Let me tell you, fanfiction is nothing but brains wanking onto a page (or computer screen, as it were) and brains wanking is gratification, and gratification is, in essence, porn. By the time you've written Abraham Lincoln into a tutu (or anything else fandom gets up to) you've gone so far into the realm of shameless gratification it no longer matters if there's sex in it or not. And let's not forget that “legitimate” trashy romance novels get pretty damn ridiculous. There is an actual romance right now actually on Amazon, where the heroes turn into dinosaurs, as well as an actual paranormal romance actually stolen from my actual mother's closet involving psychic levitation as a rationale for what would have been, had she been conventionally tied up and hoisted, hardcore (and much less silly) bondage. I remember reading it and being supremely puzzled that this was acceptable material and paddles and safewords were not. (Needless to say, the enthusiastically-powerless heroine in her pyschic, I kid you not, rotisserie-finger-fucking did not have a safeword, and in a different (equally twinky) scene was gagged.) These conventional (calling some of them “original” appears to be stretching it a bit) romances are porn too, which then begs the question of whether or not paying for such things shoves it over into mental prostitution. Would your editor be your pimp, on the basis that the editor is given the thankless task of whipping your writing into shape and you into something vaguely approaching your deadline; or would the marketing department of the publishing company be the pimp, on the basis that they do the “pimping out,” so to speak?

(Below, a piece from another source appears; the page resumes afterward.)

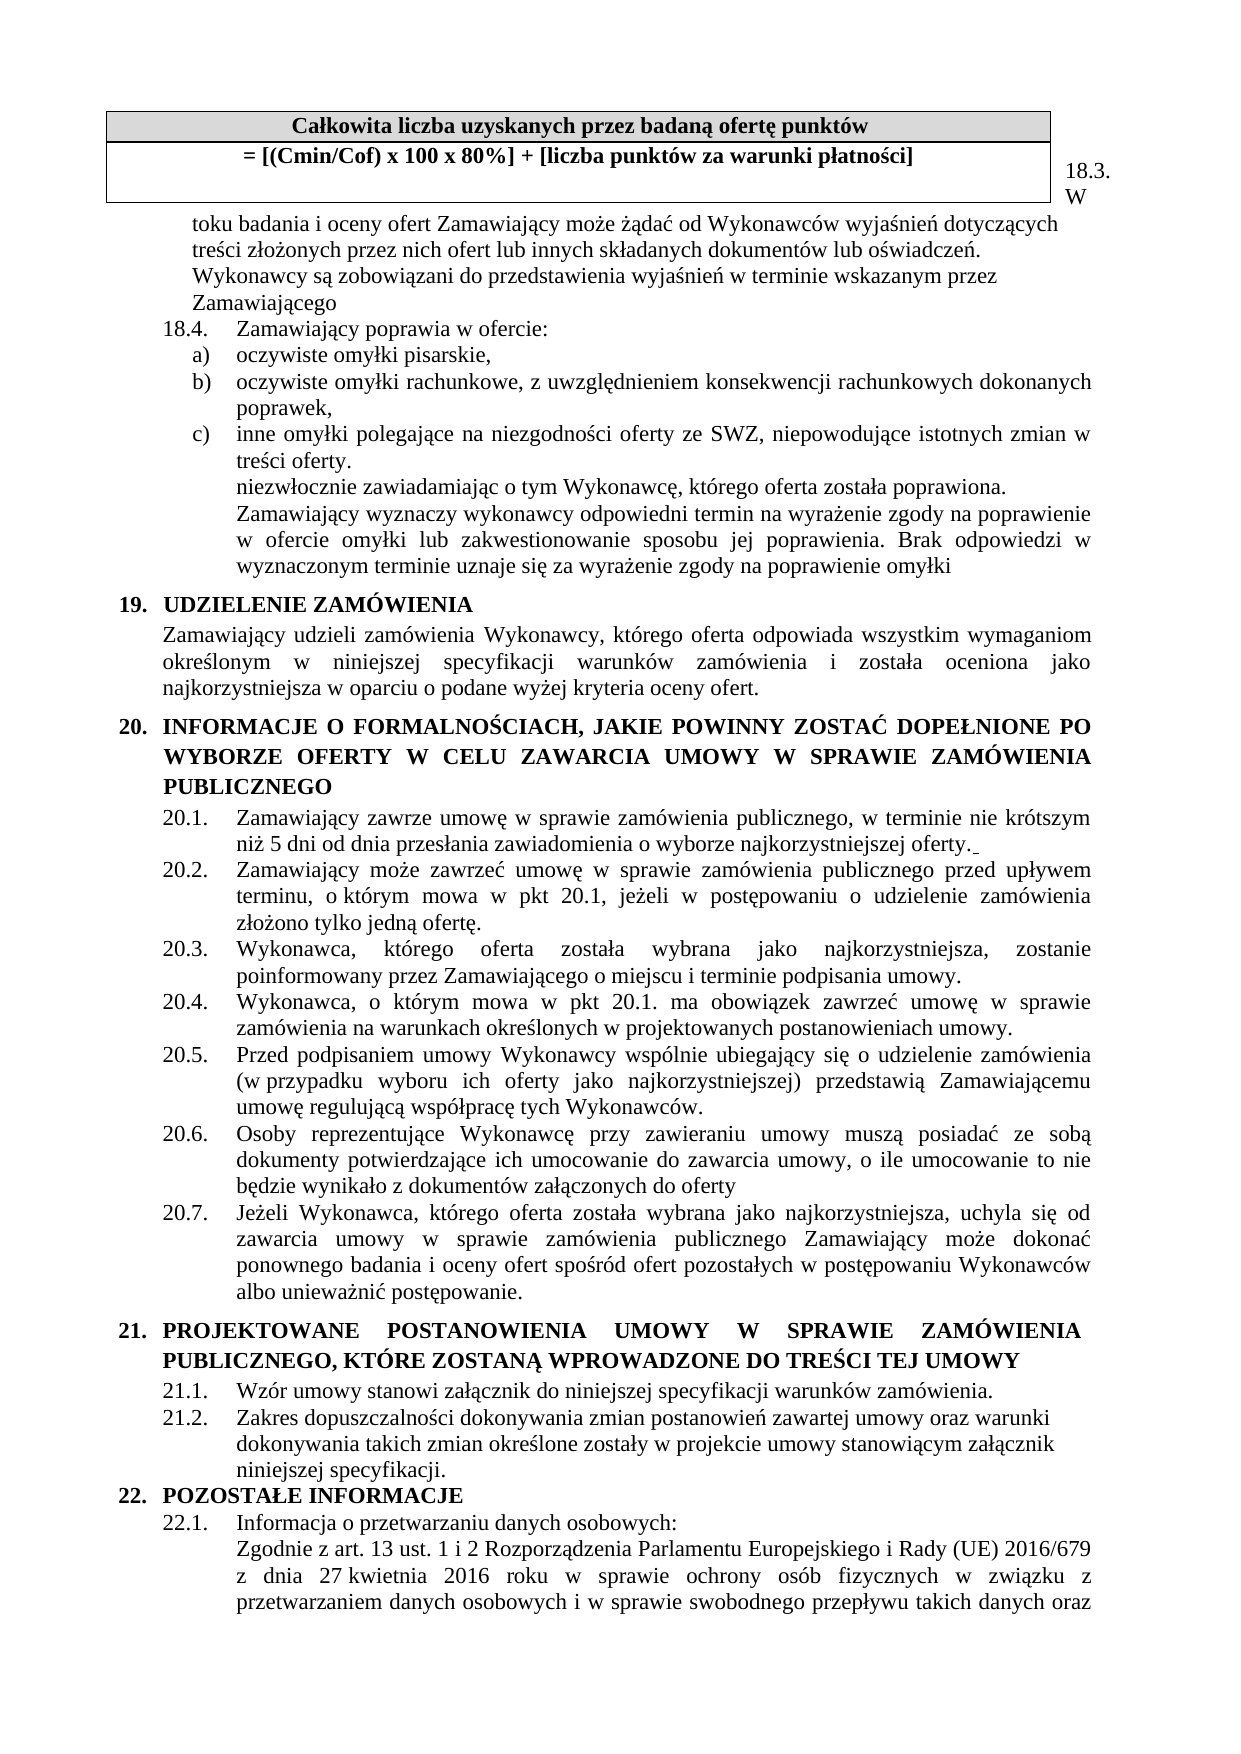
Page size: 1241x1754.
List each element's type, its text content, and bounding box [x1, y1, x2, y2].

And so I will, when the mood strikes me, discuss my reading, my sexuality, my art, my work (somewhat), my gardening, my aquarium, my pets, my family, my friends, my travels, and my schooling as well as my cooking. Discussing my love life will be a bit more difficult, but discussing my not having one will be really, really easy. ^--^

And if any of my coworkers or superiors should happen to read this, so be it. That said, I'd still prefer not to discuss it around the water cooler. Family, the same goes for you and dinner tables; bringing it up while trapped in a moving car is even worse. At least at the dinner table I can get my grandmother going as a distraction and am armed with flatware.